In diesem Frühjahr hat eine Autorengruppe, bestehend aus den Beiräten und Vorständen der Arbeitsgemeinschaft Psychoonkologie (PSO) der Jahre 2016-2020 in der Zeitschrift Der Onkologe einen Vorschlag zur Abschätzung des Personalbedarfs veröffentlicht, der die Versorgung im Krankenhaus auf eine solide und empirisch unterfütterte Grundlage stellen sollte. Er unterscheidet zwischen Bereichen (Entitäten, also Krebserkrankungen) mit durchschnittlich moderatem psychoonkologischen Versorgungsbedarf (Haut, Prostata) und solchen mit durchschnittlich hohem Versorgungsbedarf (alle anderen). Nicht unterschieden wird hingegen nach dem Prinzip der psychoonkologischen Versorgung, also ob eher angelehnt an das Liaisonmodell gearbeitet wird, bei dem die jeweligen Mitarbeiter vor Ort, also auf der jeweiligen Station, eingesetzt sind und wirken, oder eher angelehnt an das Konsiliarmodell, wo sie selektiv zu dem jeweils in Frage stehenden Patienten gerufen werden. Dieses Manko des veröffentlichten Vorschlags ist nicht unbedeutend, denn schon in der einzigen (!) empirischen Studie zum Leistungsvolumen einer psychoonkologischen Vollzeitkraft im Krankenhaus war eingeräumt worden, dass deren Zahlen nur für die Versorgung nach dem ersten Modell aussagekräftig seien, während für die Versorgung nach dem Konsiliarmodell mutmaßlich andere Ergebnisse zu erwarten seien.

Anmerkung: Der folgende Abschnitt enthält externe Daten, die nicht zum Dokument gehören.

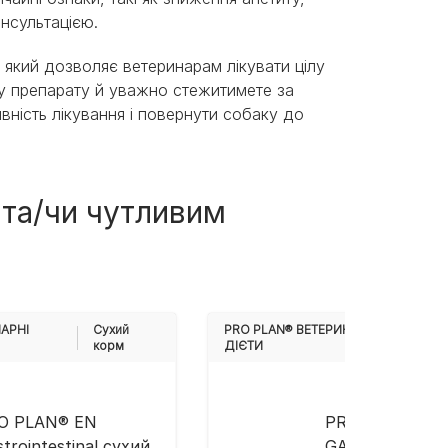
онсультацією.
 який дозволяє ветеринарам лікувати цілу
у препарату й уважно стежитимете за
ність лікування і повернути собаку до
 та/чи чутливим
АРНІ
Cухий
PRO PLAN® ВЕТЕРИНАРНІ
корм
ДІЄТИ
O PLAN® EN
PRO PLAN® EN
trointestinal сухий
GASTROINTEST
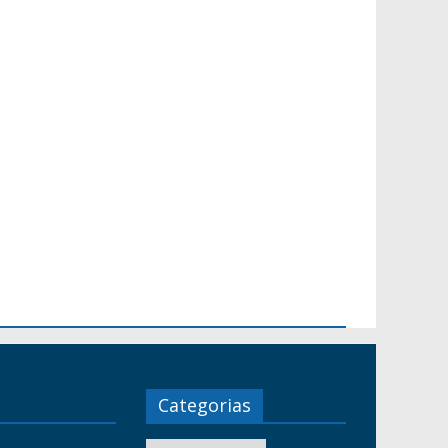
Categorias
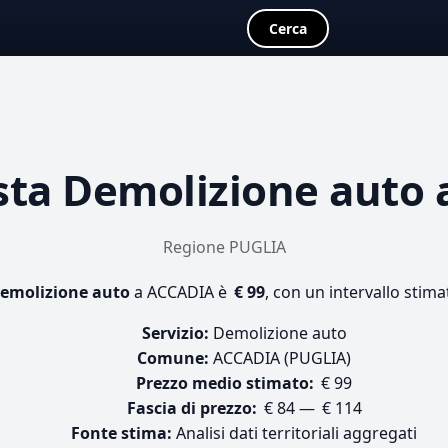
Cerca
sta
Demolizione auto
Regione PUGLIA
emolizione auto
a ACCADIA è
€ 99
, con un intervallo stima
Servizio:
Demolizione auto
Comune:
ACCADIA (PUGLIA)
Prezzo medio stimato:
€ 99
Fascia di prezzo:
€ 84 — € 114
Fonte stima:
Analisi dati territoriali aggregati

Dass überhaupt die Frage, wie viel Personal es braucht, um eine ausreichende Versorgung zu gewährleisten, so lange unbeantwortet geblieben ist (und die Beantwortung sich auf gerade eine Studie stützen muss), wirft ein merkwürdiges Licht auf die deutsche Psychoonkologie, was mich veranlasst hat, in einem Leserbrief auf gravierende Versäumnisse hinzuweisen und in einer Streitschrift mögliche (unbequeme) Gründe für diese sonderbaren Versäumnisse zu postulieren.

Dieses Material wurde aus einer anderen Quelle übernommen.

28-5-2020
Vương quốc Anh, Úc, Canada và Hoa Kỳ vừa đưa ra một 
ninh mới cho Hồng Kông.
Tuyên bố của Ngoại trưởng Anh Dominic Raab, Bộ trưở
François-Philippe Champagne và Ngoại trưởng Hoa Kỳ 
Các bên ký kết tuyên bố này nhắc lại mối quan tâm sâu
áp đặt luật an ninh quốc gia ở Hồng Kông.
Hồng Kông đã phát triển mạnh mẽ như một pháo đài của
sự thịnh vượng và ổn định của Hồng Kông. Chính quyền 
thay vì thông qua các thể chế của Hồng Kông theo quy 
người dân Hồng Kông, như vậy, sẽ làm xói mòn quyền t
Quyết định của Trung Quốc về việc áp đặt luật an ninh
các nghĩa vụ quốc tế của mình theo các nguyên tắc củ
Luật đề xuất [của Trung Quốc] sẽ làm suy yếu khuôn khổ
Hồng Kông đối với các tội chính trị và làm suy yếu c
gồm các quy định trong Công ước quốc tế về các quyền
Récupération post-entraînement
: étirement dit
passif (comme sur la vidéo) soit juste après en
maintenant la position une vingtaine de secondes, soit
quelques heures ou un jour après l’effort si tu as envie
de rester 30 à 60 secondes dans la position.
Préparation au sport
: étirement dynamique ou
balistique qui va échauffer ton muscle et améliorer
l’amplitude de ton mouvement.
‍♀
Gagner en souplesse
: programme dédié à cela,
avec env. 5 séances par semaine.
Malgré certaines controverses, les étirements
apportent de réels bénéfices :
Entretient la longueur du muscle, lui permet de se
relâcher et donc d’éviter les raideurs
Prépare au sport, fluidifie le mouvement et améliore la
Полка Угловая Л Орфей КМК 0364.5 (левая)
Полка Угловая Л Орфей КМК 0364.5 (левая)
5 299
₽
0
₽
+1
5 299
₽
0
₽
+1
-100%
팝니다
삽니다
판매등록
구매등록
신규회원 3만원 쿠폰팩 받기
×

Auch mit dem Entwurf der Vorstände der PSO zur Personalabschätzung habe ich mich kritisch befasst, wobei neben dem eingangs erwähnten Manko der fehlenden Berücksichtigung des Organisationsprinzips psychoonkologischer Arbeit leider noch viele weitere Schwächen zu beklagen waren (siehe meinen Blogeintrag vom 12. Juli 2020).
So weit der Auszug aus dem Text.